How dbt works (SQL + Jinja + YAML) - Performance & Efficiency
We want to understand how the time dbt takes to run grows as the size of data or number of models increases.
Specifically, how does dbt's combination of SQL, Jinja, and YAML affect execution time?
Analyze the time complexity of this dbt model snippet.
-- models/example_model.sql
{{ config(materialized='table') }}
select
user_id,
count(*) as total_orders
from {{ ref('orders') }}
where order_date >= '{{ var("start_date") }}'
group by user_id
This code runs a SQL query with Jinja templating and YAML config to build a table from a referenced model.
Look at what repeats as input grows.
- Primary operation: Scanning and grouping rows in the referenced table.
- How many times: Once per run, but the scan touches every row matching the date filter.
As the number of rows in the orders table grows, the query scans more data.
| Input Size (n rows) | Approx. Operations |
|---|---|
| 10 | 10 rows scanned and grouped |
| 100 | 100 rows scanned and grouped |
| 1000 | 1000 rows scanned and grouped |
Pattern observation: The work grows roughly in direct proportion to the number of rows scanned.
Time Complexity: O(n)
This means the time grows linearly with the number of rows processed in the SQL query.

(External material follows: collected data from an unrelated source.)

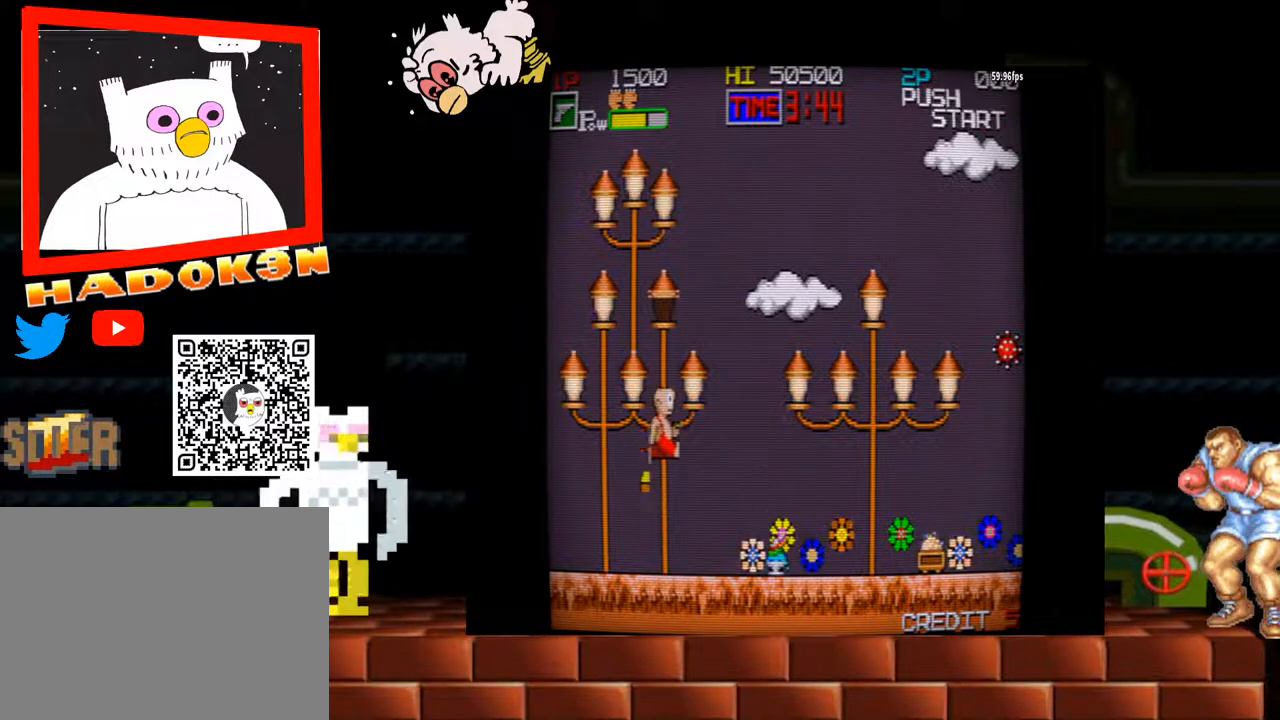
{"buttons": [], "left_stick": "right", "events": [[300, "left_stick", "right"]]}
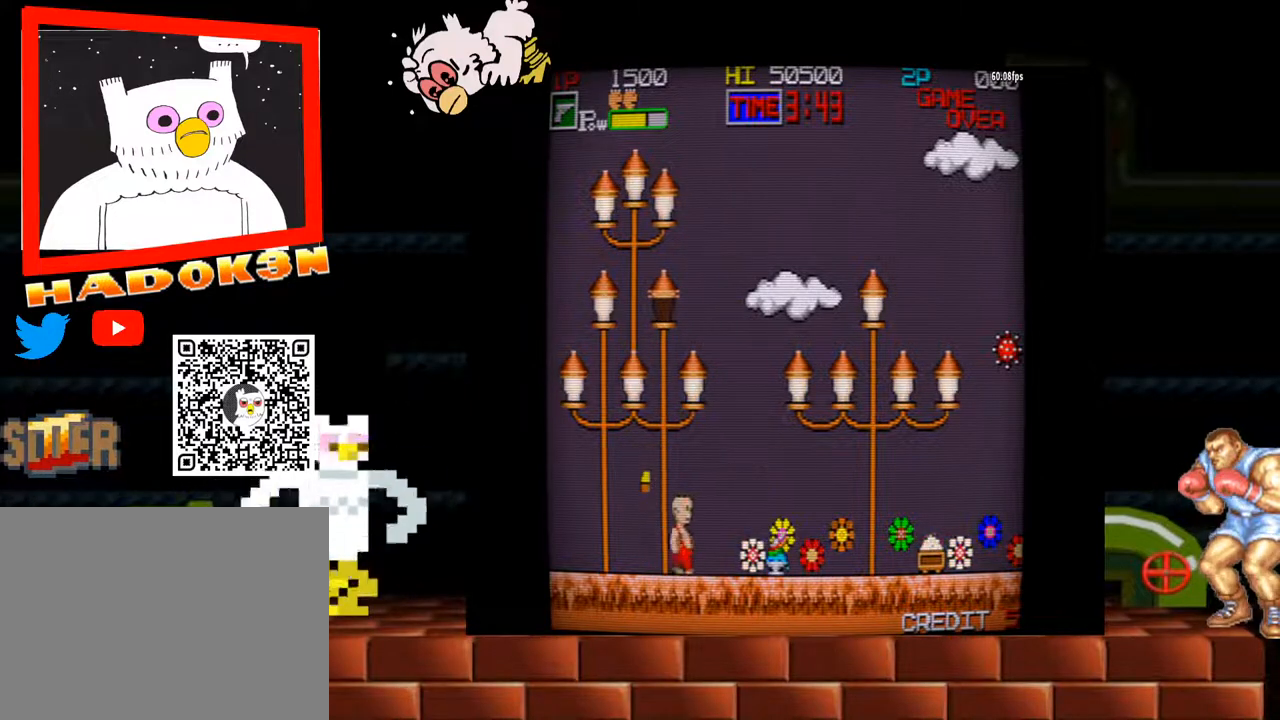
{"buttons": [], "left_stick": "right", "events": []}
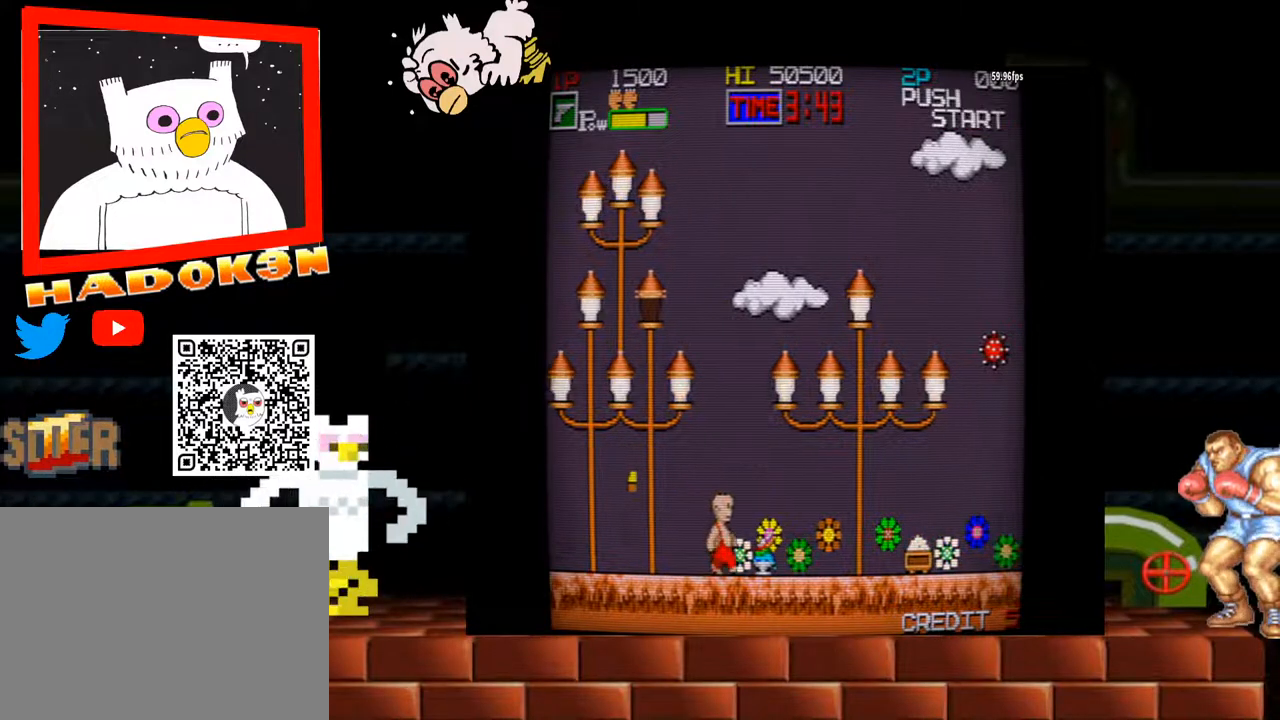
{"buttons": [], "left_stick": "left", "events": [[333, "left_stick", "center"], [467, "left_stick", "left"]]}
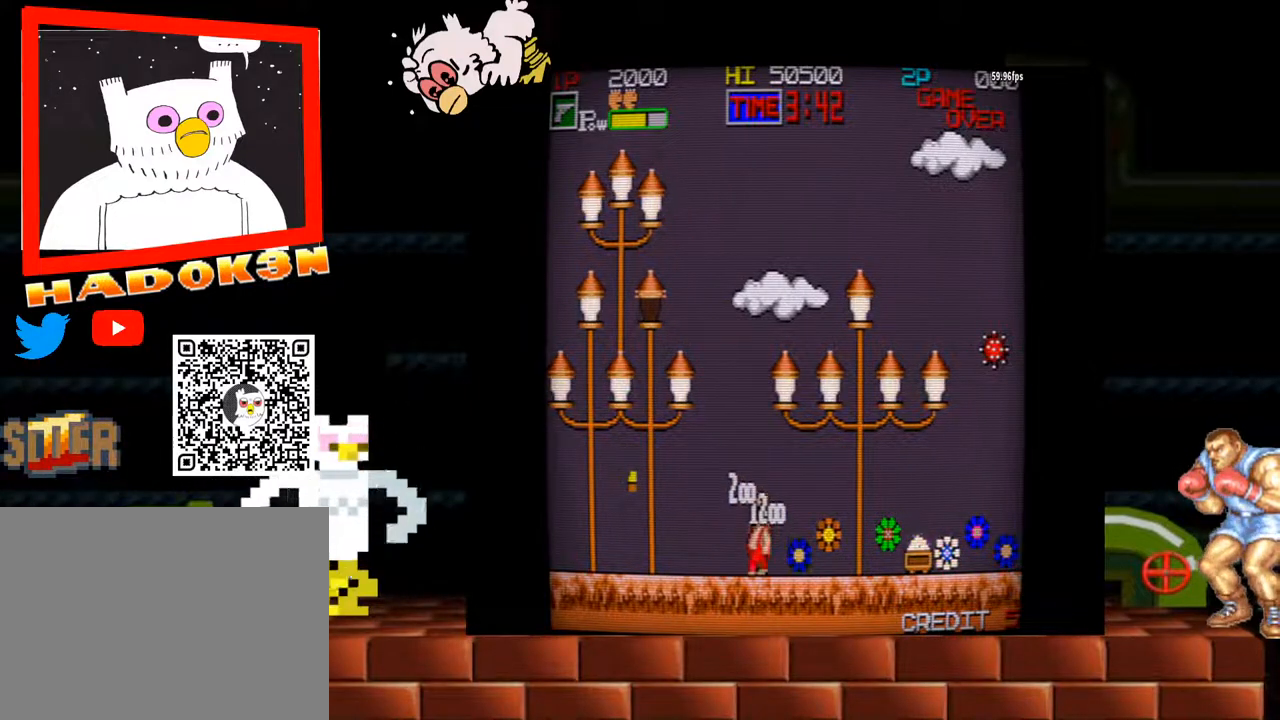
{"buttons": ["Y"], "left_stick": "right", "events": [[267, "left_stick", "center"], [333, "Y", "down"], [333, "left_stick", "right"]]}
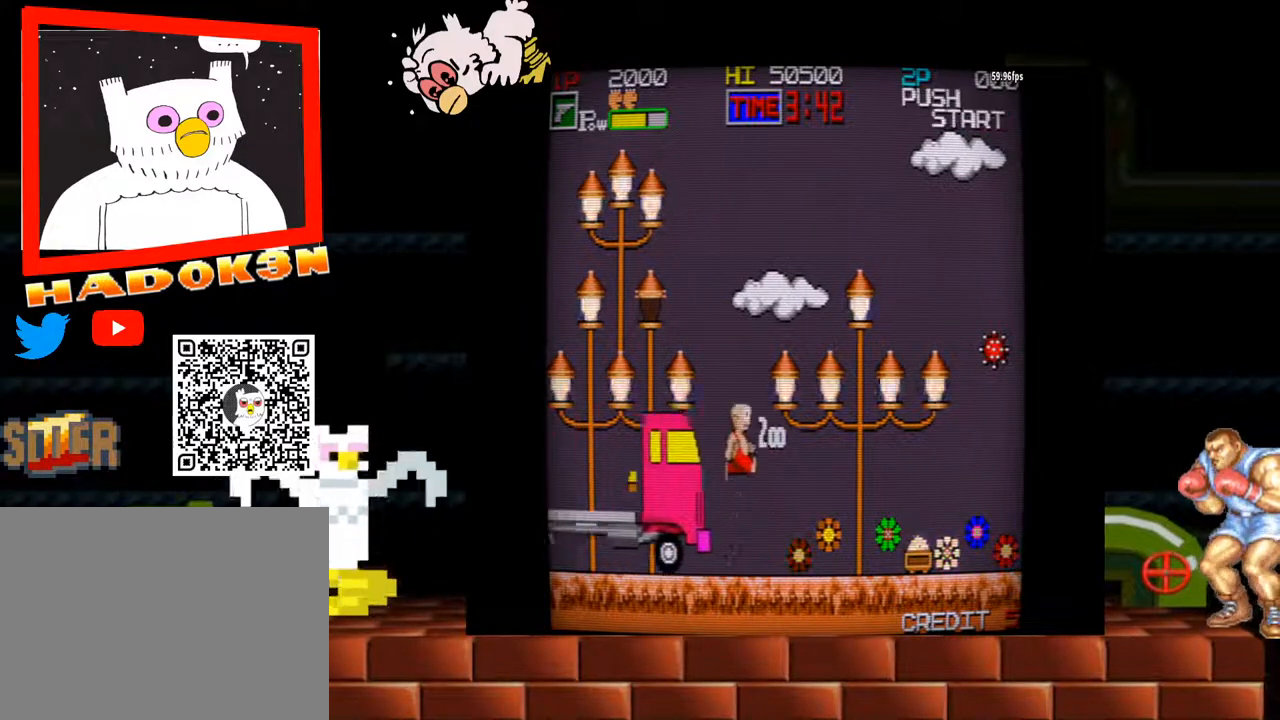
{"buttons": [], "left_stick": "center", "events": [[100, "left_stick", "left"], [267, "Y", "up"], [333, "left_stick", "right"], [433, "left_stick", "center"]]}
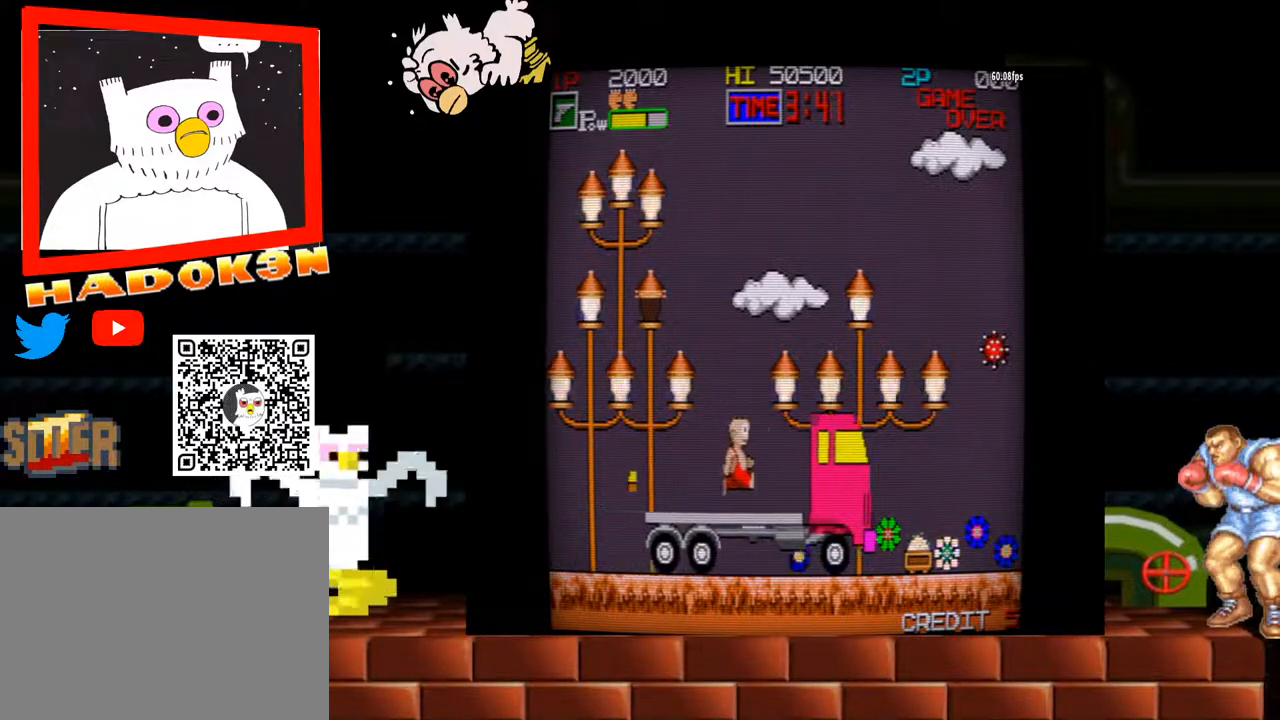
{"buttons": ["Y"], "left_stick": "right", "events": [[100, "Y", "down"], [333, "left_stick", "right"]]}
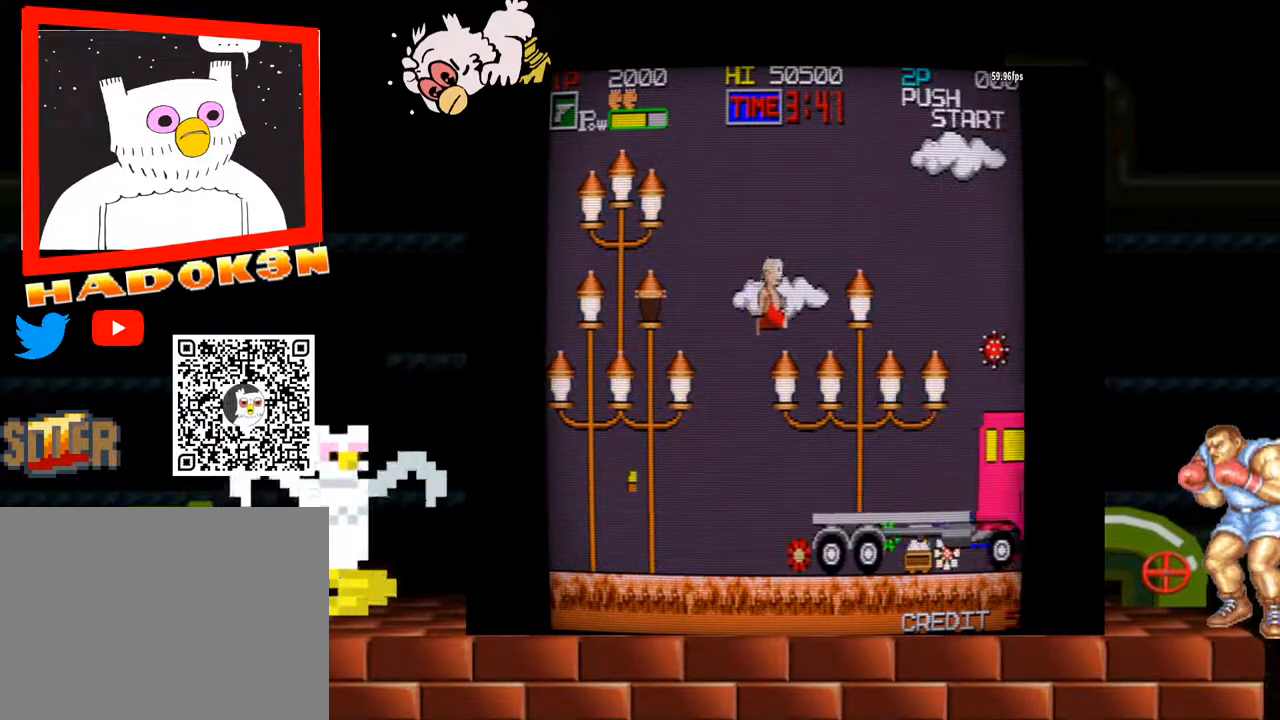
{"buttons": ["Y"], "left_stick": "right", "events": [[67, "Y", "up"], [67, "left_stick", "center"], [400, "left_stick", "right"], [467, "Y", "down"]]}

[X] Wrong: "dbt runs all models instantly regardless of data size because it just runs SQL."
[OK] Correct: The SQL query inside dbt still processes data, so bigger tables mean more work and longer run times.
Understanding how dbt runs SQL with templating helps you explain data pipeline performance clearly and confidently.
"What if the model used a more complex join instead of a simple filter? How would the time complexity change?"